=== KUTIPAN SUMBER ===

Menurut Anwar Nasution, kaburnya sejumlah obligor nakal BLBI ke Singapura merupakan kesalahan para aparat hukum di Indonesia. "Konglomerat lari ke Singapura kok Singapura yang disalahkan. Yang kasih mereka tinggalkan Indonesia siapa? Aparat kita kan. Jangan cari kambing hitam," ujar Anwar Nasution.

Seperti diketahui, ketika itu Tim investigasi BPPN menemukan sejumlah pelanggaran kucuran kredit BDNI sebesar US$ 607 juta ke perusahaan afiliasi di luar negeri.

Pada dokumen yang diberi judul " Lampiran Laporan Badan Penyehatan Perbankan Nasional (BPPN) ke Kejaksaan Agung mengenai PT Bank Dagang Nasional Indonesia, isinya menyangkut berbagai indikasi pelanggaran kredit oleh BDNI milik Sjamsul Nursalim, sebelum dibekukan pada Agustus 1998.

Pelanggaran menyangkut pengucuran kredit triliunan rupiah ke berbagai perusahaan afiliasi di dalam dan luar negeri di luar Batas Maksimum Pemberian Kredit (BMPK).

Khusus yang ke luar negeri, dilacak oleh tim forensik audit BPPN bersama lembaga investigasi internasional, Business Fraud Solutions (BFS), yang dikontrak pada 13 Agustus 1998.

Dari pelacakan sebulan penuh, BFS menemukan sejumlah transaksi ganjil
terkait transfer dana pencairan kredit US$ 607,5 juta (sekitar Rp 5,5 triliun) melalui BDNI cabang Kepulauan Cook dan Cayman ke 10 perusahaan Nursalim di Singapura, Hong Kong, dan Taiwan.

Dana sebesar US$ 386,5 juta dicairkan dalam 21 kali pengiriman ke rekening East Asia America Capital di Chase Manhattan Bank, New York, Amerika Serikat. Sisanya ditransfer ke lima bank lain di Singapura dan Taipei, sebelum akhirnya seluruh dana itu parkir di 10 perusahaan tersebut.

Dari penelitian, diduga sebagian akad kredit fiktif. Indikasinya, 17 dari 39 total transfer melanggar prosedur: persetujuan dan perjanjian kredit baru dibuat setelah dana ditransfer.

Proposal kredit disiapkan Laurensia Sally Lawu sebagai Kepala BDNI Cabang Cook Islands dan Cayman Islands. Kredit disetujui Sjamsul dan Husni Ali, keponakan Itjih Nursalim-istri Sjamsul. Pencairan ditangani Michelle Liem, putri tertua Sjamsul, bersama Lim Min Lin, orang dekat keluarga dan bekas guru anak-anaknya.

Ternyata East Asia dan berbagai perusahaan itu terkait keluarga Sjamsul. Sebanyak 80 persen saham East Asia dimiliki Ban Hin Leong Co. Ltd. Sisanya milik Michelle dan Wai Hop Co. Ltd.

Meski data terbaru menyebutkan Ban Hin Leong milik Ng Oi Wan (90 persen) dan Chan Sau Mei (10 persen), hingga November 1997-saat dana ditransfer-perusahaan ini masih dikuasai penuh Sjamsul dan Itjih. Keduanya direktur di East Asia. Sjamsul, Itjih, Michelle, dan adiknya, Cherie Nursalim, juga pemilik banyak perusahaan penerima kredit itu.

===

_TUGAS_
Tulis ulang bagian teks tentang kasus BDNI yang dibuka dengan kata-kata "Pada dokumen yang" dan ditutup dengan "pada Agustus 1998.", dengan "Kejaksaan Agung" diganti menjadi "Mahkamah Agung". Baris-baris data tidak berperan dalam hal ini.

=== SEGMEN DATA ===

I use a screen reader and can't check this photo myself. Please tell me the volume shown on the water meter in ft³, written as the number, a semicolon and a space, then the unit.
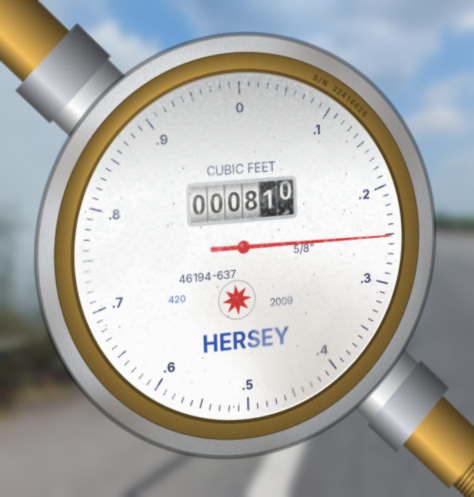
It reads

===

_KOTAK JAWABAN_
Pada dokumen yang diberi judul " Lampiran Laporan Badan Penyehatan Perbankan Nasional (BPPN) ke Mahkamah Agung mengenai PT Bank Dagang Nasional Indonesia, isinya menyangkut berbagai indikasi pelanggaran kredit oleh BDNI milik Sjamsul Nursalim, sebelum dibekukan pada Agustus 1998.